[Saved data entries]
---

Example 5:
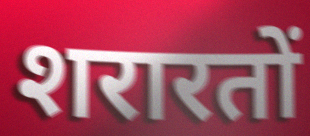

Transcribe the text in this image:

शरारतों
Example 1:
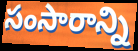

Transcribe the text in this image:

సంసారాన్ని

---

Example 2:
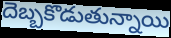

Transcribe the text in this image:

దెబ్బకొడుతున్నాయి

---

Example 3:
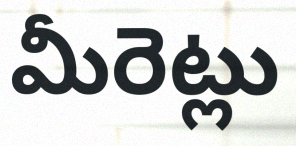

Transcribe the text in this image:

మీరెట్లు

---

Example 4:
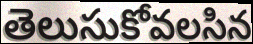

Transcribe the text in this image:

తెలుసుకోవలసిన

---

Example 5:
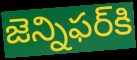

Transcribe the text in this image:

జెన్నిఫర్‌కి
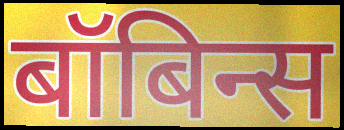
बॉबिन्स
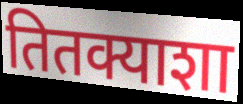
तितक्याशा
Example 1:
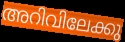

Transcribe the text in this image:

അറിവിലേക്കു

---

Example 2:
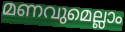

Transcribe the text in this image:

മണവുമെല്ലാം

◆ Task:
Copy out the data above exactly, except the pictures.

◆ Exercise response:
---

Example 5:

Transcribe the text in this image:

शरारतों
Example 1:

Transcribe the text in this image:

సంసారాన్ని

---

Example 2:

Transcribe the text in this image:

దెబ్బకొడుతున్నాయి

---

Example 3:

Transcribe the text in this image:

మీరెట్లు

---

Example 4:

Transcribe the text in this image:

తెలుసుకోవలసిన

---

Example 5:

Transcribe the text in this image:

జెన్నిఫర్‌కి
बॉबिन्स
तितक्याशा
Example 1:

Transcribe the text in this image:

അറിവിലേക്കു

---

Example 2:

Transcribe the text in this image:

മണവുമെല്ലാം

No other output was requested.